THE DATA START

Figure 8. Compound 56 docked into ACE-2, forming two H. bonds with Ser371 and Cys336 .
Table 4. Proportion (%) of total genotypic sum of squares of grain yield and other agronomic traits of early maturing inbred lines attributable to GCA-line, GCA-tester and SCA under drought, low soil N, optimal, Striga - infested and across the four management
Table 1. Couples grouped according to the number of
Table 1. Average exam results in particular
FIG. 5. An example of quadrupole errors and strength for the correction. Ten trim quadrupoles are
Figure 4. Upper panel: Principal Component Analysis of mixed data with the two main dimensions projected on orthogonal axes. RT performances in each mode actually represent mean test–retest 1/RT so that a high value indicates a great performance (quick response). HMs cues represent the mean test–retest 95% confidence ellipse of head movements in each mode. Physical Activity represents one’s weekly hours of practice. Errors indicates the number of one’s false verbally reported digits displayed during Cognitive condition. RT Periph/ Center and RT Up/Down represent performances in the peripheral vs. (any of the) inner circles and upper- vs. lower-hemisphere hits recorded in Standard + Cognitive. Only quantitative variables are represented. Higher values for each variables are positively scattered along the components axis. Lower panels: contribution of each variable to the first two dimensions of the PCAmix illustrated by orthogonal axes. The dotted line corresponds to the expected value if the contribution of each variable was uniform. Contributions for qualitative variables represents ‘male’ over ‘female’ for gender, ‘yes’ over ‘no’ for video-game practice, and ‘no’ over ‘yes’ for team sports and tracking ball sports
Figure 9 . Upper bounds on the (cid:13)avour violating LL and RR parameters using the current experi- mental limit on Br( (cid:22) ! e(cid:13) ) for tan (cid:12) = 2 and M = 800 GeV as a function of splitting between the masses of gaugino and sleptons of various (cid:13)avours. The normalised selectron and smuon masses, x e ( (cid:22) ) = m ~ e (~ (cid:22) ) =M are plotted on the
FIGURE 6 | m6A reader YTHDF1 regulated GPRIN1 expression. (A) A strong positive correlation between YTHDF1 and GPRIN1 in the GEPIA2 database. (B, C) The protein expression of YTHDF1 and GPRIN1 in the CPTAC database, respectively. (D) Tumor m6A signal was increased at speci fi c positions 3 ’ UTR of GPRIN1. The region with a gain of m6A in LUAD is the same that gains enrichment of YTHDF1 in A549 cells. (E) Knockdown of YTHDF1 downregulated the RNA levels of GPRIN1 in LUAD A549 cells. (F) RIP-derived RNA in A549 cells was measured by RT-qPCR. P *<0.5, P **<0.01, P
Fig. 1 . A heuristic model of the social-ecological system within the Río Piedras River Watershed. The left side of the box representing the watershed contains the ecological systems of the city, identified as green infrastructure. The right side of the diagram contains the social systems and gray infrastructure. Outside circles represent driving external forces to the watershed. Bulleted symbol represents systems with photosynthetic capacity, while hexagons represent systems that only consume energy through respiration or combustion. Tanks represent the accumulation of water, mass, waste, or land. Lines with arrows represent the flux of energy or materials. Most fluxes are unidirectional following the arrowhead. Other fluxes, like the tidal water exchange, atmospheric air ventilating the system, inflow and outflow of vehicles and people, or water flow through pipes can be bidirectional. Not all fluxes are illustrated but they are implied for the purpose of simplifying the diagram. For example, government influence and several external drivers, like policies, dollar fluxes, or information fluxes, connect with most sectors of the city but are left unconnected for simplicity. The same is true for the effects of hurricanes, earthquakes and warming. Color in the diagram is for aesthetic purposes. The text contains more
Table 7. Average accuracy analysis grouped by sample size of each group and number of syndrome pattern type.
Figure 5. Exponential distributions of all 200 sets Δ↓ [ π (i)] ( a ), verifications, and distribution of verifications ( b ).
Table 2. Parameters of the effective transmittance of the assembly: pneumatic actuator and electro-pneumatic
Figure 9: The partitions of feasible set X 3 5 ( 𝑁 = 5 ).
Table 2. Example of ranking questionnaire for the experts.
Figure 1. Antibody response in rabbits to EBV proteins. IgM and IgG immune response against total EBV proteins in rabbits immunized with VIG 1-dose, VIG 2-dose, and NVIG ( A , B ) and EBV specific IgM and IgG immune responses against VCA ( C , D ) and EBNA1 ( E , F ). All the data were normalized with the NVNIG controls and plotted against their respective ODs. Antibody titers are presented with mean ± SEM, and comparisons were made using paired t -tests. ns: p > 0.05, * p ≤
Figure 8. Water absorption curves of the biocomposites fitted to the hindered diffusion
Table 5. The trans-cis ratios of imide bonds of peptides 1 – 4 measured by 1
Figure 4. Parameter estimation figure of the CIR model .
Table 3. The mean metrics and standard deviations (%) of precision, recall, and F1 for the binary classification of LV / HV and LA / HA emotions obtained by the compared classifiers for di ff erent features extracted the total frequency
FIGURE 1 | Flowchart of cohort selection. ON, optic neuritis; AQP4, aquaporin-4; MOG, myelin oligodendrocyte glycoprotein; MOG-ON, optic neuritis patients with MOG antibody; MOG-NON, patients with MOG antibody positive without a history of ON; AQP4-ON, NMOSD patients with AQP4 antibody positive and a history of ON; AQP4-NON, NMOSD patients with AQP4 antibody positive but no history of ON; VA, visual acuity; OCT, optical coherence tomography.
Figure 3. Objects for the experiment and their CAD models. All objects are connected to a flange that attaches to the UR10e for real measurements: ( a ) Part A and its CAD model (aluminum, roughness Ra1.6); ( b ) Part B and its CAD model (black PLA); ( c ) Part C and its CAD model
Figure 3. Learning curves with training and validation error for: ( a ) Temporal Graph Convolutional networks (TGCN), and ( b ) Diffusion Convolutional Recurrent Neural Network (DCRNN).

THE DATA END

* **PROBLEM REQUIREMENTS**
Scan the material for the string "number". Copy each line where it appears.

* **RESPONSE TO THE TASK**
Table 1. Couples grouped according to the number of
Figure 4. Upper panel: Principal Component Analysis of mixed data with the two main dimensions projected on orthogonal axes. RT performances in each mode actually represent mean test–retest 1/RT so that a high value indicates a great performance (quick response). HMs cues represent the mean test–retest 95% confidence ellipse of head movements in each mode. Physical Activity represents one’s weekly hours of practice. Errors indicates the number of one’s false verbally reported digits displayed during Cognitive condition. RT Periph/ Center and RT Up/Down represent performances in the peripheral vs. (any of the) inner circles and upper- vs. lower-hemisphere hits recorded in Standard + Cognitive. Only quantitative variables are represented. Higher values for each variables are positively scattered along the components axis. Lower panels: contribution of each variable to the first two dimensions of the PCAmix illustrated by orthogonal axes. The dotted line corresponds to the expected value if the contribution of each variable was uniform. Contributions for qualitative variables represents ‘male’ over ‘female’ for gender, ‘yes’ over ‘no’ for video-game practice, and ‘no’ over ‘yes’ for team sports and tracking ball sports
Table 7. Average accuracy analysis grouped by sample size of each group and number of syndrome pattern type.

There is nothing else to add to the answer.